Music

Ryan Griffin Says ‘All Over Again’ Is as Raw and Real as He Gets

Before Ryan Griffin released his new Name on It EP, he knew he needed to have a conversation with his father. The singer says he’s vulnerable like never before across the six new songs, but one track in particular needing some framing.

“I watch my brothers and my daddy / And I learned what not to do,” Griffin sings to begin “All Over Again,” a piano-led love song from the just released project.

“It’s a song about love and how it’s not always easy,” the married father of two says, “but when it’s real, it’s worth having and worth fighting for.”

Growing up in Florida, Griffin says he was the kind of kid who soaked up everything. Two older brothers (one four years his senior, the other seven) competed for their parents’ attention, but Griffin was watching. A new music video visualizes the internal struggle between doing what’s familiar and perhaps wrong, and working hard to be the best man you can be. Find Griffin tormented in an empty room as he performs the song.

“I have an incredible family, and I have a dad that taught me how to be a good man and how to love a woman more than anybody,” Griffin says. “So I called him and I explained it to him. It was like, ‘Pops, this isn’t a dig on you. You’ve been an incredible man and father figure, but this is the truth. I learned the good and bad from you and my older brothers.'”

Griffin’s new EP is several years in the making and includes one of two songs (“Right Here Right Now”) that helped him secure a record deal with Warner Music Nashville. Songwriter and producer Busbee isn’t credited as a writer or producer of any of the songs, but his fingerprints are all over the project. The two worked closely together to pick songs before Busbee’s September 2019 death, and Griffin says he feels fortunate enough to have been in the 43-year-old’s inner circle.

“He poured into the people that he was really creative with,” the singer recalls of a man who succumbed to brain cancer much quicker than anyone anticipated. “Anytime he’d call or I’d call he’d always start with, ‘How are you doing, buddy? How is your family?’ And it was never this passive, check-the-box question … He literally wanted to listen and wanted to be a friend. That was the thing that made Bus special, is he kind of burst into your life and loved you with everything he had.”

Warner Music Nashville

It was Busbee who suggested Mark Trussell produce the Name on It EP. Additionally, Trussell co-wrote three of the six songs on the EP, a project Griffin thinks of as a collection of reminders.

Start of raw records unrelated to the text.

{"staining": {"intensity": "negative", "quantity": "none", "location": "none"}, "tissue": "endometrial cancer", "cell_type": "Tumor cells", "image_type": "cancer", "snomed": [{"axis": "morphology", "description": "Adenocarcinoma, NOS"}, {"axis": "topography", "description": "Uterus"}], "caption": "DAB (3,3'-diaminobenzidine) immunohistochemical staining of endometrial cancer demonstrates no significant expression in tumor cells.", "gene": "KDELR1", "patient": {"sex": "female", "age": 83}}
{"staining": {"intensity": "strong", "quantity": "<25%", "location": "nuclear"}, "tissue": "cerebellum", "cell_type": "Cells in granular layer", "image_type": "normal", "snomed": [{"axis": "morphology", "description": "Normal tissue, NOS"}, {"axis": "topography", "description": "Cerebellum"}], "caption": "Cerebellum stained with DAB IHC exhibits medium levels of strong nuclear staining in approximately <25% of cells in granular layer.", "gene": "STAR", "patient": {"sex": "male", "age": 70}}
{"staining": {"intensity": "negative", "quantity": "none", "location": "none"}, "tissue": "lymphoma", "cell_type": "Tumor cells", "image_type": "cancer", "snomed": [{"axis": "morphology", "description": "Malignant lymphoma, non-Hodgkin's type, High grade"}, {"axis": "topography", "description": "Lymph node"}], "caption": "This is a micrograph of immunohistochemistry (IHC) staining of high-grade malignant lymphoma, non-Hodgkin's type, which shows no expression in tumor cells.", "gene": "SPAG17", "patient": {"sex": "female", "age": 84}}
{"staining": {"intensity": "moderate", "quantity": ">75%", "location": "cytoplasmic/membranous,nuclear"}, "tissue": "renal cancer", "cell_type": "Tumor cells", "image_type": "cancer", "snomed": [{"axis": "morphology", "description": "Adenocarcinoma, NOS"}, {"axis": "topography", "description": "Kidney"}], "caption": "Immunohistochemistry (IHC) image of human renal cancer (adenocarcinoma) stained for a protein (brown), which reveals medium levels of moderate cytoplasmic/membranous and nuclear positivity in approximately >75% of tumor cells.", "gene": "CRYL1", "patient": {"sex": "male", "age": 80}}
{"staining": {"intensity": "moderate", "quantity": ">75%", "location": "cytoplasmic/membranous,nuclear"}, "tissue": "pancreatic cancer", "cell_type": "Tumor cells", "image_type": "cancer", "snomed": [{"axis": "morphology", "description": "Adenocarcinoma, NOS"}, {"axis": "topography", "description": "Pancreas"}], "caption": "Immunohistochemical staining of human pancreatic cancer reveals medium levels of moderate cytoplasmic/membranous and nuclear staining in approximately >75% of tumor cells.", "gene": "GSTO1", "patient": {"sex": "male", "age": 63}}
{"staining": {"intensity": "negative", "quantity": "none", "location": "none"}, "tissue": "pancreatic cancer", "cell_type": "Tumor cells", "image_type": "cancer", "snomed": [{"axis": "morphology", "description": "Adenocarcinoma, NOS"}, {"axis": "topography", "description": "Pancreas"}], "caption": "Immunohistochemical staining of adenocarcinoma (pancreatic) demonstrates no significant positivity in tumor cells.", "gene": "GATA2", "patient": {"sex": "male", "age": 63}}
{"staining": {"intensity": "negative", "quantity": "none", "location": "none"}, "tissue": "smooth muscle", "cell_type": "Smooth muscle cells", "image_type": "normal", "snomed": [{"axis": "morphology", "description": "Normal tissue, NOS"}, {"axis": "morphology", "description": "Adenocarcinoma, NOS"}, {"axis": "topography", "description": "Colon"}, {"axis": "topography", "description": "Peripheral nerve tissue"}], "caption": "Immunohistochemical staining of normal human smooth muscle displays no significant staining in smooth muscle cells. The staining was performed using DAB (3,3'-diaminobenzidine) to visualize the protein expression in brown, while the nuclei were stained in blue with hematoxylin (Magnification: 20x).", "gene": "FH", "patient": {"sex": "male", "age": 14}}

“”Right Here Right Now” is a reminder to be present and to soak in life and to not let the little things soak through the cracks,” Griffin says, referring to the attention grabbing, pop-friendly EP opener. “”One Prayer Left” is about just being thankful. This whole quarantine process — that’s one of the things it inspired, is not getting my wants mixed up with my needs and truly being thankful for the things that I have.

“I just hope people get to know who I am as a human being and as an artist and can relate to it,” he adds.